** BEGIN INFORMATION SHOWN **
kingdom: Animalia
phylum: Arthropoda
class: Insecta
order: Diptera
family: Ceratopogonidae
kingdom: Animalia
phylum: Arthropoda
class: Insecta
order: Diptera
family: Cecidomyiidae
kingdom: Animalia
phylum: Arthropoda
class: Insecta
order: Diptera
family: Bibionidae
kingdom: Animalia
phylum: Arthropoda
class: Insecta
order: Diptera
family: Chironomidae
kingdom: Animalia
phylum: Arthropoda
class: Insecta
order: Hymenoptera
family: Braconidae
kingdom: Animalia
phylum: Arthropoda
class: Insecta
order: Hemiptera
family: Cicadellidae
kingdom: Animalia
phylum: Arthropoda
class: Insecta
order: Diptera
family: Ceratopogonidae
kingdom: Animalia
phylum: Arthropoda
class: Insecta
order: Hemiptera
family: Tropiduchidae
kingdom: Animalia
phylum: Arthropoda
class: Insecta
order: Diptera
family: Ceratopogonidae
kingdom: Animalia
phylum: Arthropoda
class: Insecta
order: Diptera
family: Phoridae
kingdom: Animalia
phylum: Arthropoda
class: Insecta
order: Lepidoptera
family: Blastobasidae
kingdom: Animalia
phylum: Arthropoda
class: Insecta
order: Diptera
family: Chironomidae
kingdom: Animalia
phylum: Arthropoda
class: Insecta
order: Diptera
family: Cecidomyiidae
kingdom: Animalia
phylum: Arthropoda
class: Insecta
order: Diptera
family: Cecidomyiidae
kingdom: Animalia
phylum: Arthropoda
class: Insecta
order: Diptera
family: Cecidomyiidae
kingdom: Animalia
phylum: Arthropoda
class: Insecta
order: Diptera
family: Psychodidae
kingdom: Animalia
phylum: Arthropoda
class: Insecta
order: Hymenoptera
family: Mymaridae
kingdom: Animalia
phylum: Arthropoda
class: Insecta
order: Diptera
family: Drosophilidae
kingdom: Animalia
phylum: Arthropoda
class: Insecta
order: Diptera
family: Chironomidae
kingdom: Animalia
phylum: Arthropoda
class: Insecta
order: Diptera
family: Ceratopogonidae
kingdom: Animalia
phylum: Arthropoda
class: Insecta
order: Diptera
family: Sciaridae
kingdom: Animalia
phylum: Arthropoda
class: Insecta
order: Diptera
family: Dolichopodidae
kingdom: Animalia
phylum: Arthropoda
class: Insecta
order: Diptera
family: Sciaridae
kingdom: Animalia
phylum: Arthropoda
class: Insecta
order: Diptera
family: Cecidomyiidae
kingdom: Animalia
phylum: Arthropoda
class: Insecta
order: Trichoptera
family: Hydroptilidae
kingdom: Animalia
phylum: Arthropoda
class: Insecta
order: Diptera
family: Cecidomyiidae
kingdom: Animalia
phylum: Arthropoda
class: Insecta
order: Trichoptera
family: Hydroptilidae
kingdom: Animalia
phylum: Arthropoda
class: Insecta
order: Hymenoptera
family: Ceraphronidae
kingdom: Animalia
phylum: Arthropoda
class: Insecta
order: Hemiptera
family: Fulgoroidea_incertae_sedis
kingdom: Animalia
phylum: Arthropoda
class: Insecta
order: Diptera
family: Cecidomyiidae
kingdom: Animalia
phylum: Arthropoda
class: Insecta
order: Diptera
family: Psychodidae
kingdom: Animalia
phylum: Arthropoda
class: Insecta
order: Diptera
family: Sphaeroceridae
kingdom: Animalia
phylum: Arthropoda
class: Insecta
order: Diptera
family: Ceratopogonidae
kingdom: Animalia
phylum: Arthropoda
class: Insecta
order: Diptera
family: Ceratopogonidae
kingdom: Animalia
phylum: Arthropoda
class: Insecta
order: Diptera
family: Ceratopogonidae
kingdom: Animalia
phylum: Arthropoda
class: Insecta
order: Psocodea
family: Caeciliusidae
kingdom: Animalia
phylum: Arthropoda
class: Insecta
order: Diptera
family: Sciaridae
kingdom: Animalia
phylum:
** END INFORMATION SHOWN **
Can you rewrite every line of the listing above as a Markdown table, with the row number under "Row" and the line itself under "Line", skipping any blank lines?

| Row | Line |
|---|---|
| 1 | kingdom: Animalia |
| 2 | phylum: Arthropoda |
| 3 | class: Insecta |
| 4 | order: Diptera |
| 5 | family: Ceratopogonidae |
| 6 | kingdom: Animalia |
| 7 | phylum: Arthropoda |
| 8 | class: Insecta |
| 9 | order: Diptera |
| 10 | family: Cecidomyiidae |
| 11 | kingdom: Animalia |
| 12 | phylum: Arthropoda |
| 13 | class: Insecta |
| 14 | order: Diptera |
| 15 | family: Bibionidae |
| 16 | kingdom: Animalia |
| 17 | phylum: Arthropoda |
| 18 | class: Insecta |
| 19 | order: Diptera |
| 20 | family: Chironomidae |
| 21 | kingdom: Animalia |
| 22 | phylum: Arthropoda |
| 23 | class: Insecta |
| 24 | order: Hymenoptera |
| 25 | family: Braconidae |
| 26 | kingdom: Animalia |
| 27 | phylum: Arthropoda |
| 28 | class: Insecta |
| 29 | order: Hemiptera |
| 30 | family: Cicadellidae |
| 31 | kingdom: Animalia |
| 32 | phylum: Arthropoda |
| 33 | class: Insecta |
| 34 | order: Diptera |
| 35 | family: Ceratopogonidae |
| 36 | kingdom: Animalia |
| 37 | phylum: Arthropoda |
| 38 | class: Insecta |
| 39 | order: Hemiptera |
| 40 | family: Tropiduchidae |
| 41 | kingdom: Animalia |
| 42 | phylum: Arthropoda |
| 43 | class: Insecta |
| 44 | order: Diptera |
| 45 | family: Ceratopogonidae |
| 46 | kingdom: Animalia |
| 47 | phylum: Arthropoda |
| 48 | class: Insecta |
| 49 | order: Diptera |
| 50 | family: Phoridae |
| 51 | kingdom: Animalia |
| 52 | phylum: Arthropoda |
| 53 | class: Insecta |
| 54 | order: Lepidoptera |
| 55 | family: Blastobasidae |
| 56 | kingdom: Animalia |
| 57 | phylum: Arthropoda |
| 58 | class: Insecta |
| 59 | order: Diptera |
| 60 | family: Chironomidae |
| 61 | kingdom: Animalia |
| 62 | phylum: Arthropoda |
| 63 | class: Insecta |
| 64 | order: Diptera |
| 65 | family: Cecidomyiidae |
| 66 | kingdom: Animalia |
| 67 | phylum: Arthropoda |
| 68 | class: Insecta |
| 69 | order: Diptera |
| 70 | family: Cecidomyiidae |
| 71 | kingdom: Animalia |
| 72 | phylum: Arthropoda |
| 73 | class: Insecta |
| 74 | order: Diptera |
| 75 | family: Cecidomyiidae |
| 76 | kingdom: Animalia |
| 77 | phylum: Arthropoda |
| 78 | class: Insecta |
| 79 | order: Diptera |
| 80 | family: Psychodidae |
| 81 | kingdom: Animalia |
| 82 | phylum: Arthropoda |
| 83 | class: Insecta |
| 84 | order: Hymenoptera |
| 85 | family: Mymaridae |
| 86 | kingdom: Animalia |
| 87 | phylum: Arthropoda |
| 88 | class: Insecta |
| 89 | order: Diptera |
| 90 | family: Drosophilidae |
| 91 | kingdom: Animalia |
| 92 | phylum: Arthropoda |
| 93 | class: Insecta |
| 94 | order: Diptera |
| 95 | family: Chironomidae |
| 96 | kingdom: Animalia |
| 97 | phylum: Arthropoda |
| 98 | class: Insecta |
| 99 | order: Diptera |
| 100 | family: Ceratopogonidae |
| 101 | kingdom: Animalia |
| 102 | phylum: Arthropoda |
| 103 | class: Insecta |
| 104 | order: Diptera |
| 105 | family: Sciaridae |
| 106 | kingdom: Animalia |
| 107 | phylum: Arthropoda |
| 108 | class: Insecta |
| 109 | order: Diptera |
| 110 | family: Dolichopodidae |
| 111 | kingdom: Animalia |
| 112 | phylum: Arthropoda |
| 113 | class: Insecta |
| 114 | order: Diptera |
| 115 | family: Sciaridae |
| 116 | kingdom: Animalia |
| 117 | phylum: Arthropoda |
| 118 | class: Insecta |
| 119 | order: Diptera |
| 120 | family: Cecidomyiidae |
| 121 | kingdom: Animalia |
| 122 | phylum: Arthropoda |
| 123 | class: Insecta |
| 124 | order: Trichoptera |
| 125 | family: Hydroptilidae |
| 126 | kingdom: Animalia |
| 127 | phylum: Arthropoda |
| 128 | class: Insecta |
| 129 | order: Diptera |
| 130 | family: Cecidomyiidae |
| 131 | kingdom: Animalia |
| 132 | phylum: Arthropoda |
| 133 | class: Insecta |
| 134 | order: Trichoptera |
| 135 | family: Hydroptilidae |
| 136 | kingdom: Animalia |
| 137 | phylum: Arthropoda |
| 138 | class: Insecta |
| 139 | order: Hymenoptera |
| 140 | family: Ceraphronidae |
| 141 | kingdom: Animalia |
| 142 | phylum: Arthropoda |
| 143 | class: Insecta |
| 144 | order: Hemiptera |
| 145 | family: Fulgoroidea_incertae_sedis |
| 146 | kingdom: Animalia |
| 147 | phylum: Arthropoda |
| 148 | class: Insecta |
| 149 | order: Diptera |
| 150 | family: Cecidomyiidae |
| 151 | kingdom: Animalia |
| 152 | phylum: Arthropoda |
| 153 | class: Insecta |
| 154 | order: Diptera |
| 155 | family: Psychodidae |
| 156 | kingdom: Animalia |
| 157 | phylum: Arthropoda |
| 158 | class: Insecta |
| 159 | order: Diptera |
| 160 | family: Sphaeroceridae |
| 161 | kingdom: Animalia |
| 162 | phylum: Arthropoda |
| 163 | class: Insecta |
| 164 | order: Diptera |
| 165 | family: Ceratopogonidae |
| 166 | kingdom: Animalia |
| 167 | phylum: Arthropoda |
| 168 | class: Insecta |
| 169 | order: Diptera |
| 170 | family: Ceratopogonidae |
| 171 | kingdom: Animalia |
| 172 | phylum: Arthropoda |
| 173 | class: Insecta |
| 174 | order: Diptera |
| 175 | family: Ceratopogonidae |
| 176 | kingdom: Animalia |
| 177 | phylum: Arthropoda |
| 178 | class: Insecta |
| 179 | order: Psocodea |
| 180 | family: Caeciliusidae |
| 181 | kingdom: Animalia |
| 182 | phylum: Arthropoda |
| 183 | class: Insecta |
| 184 | order: Diptera |
| 185 | family: Sciaridae |
| 186 | kingdom: Animalia |
| 187 | phylum: |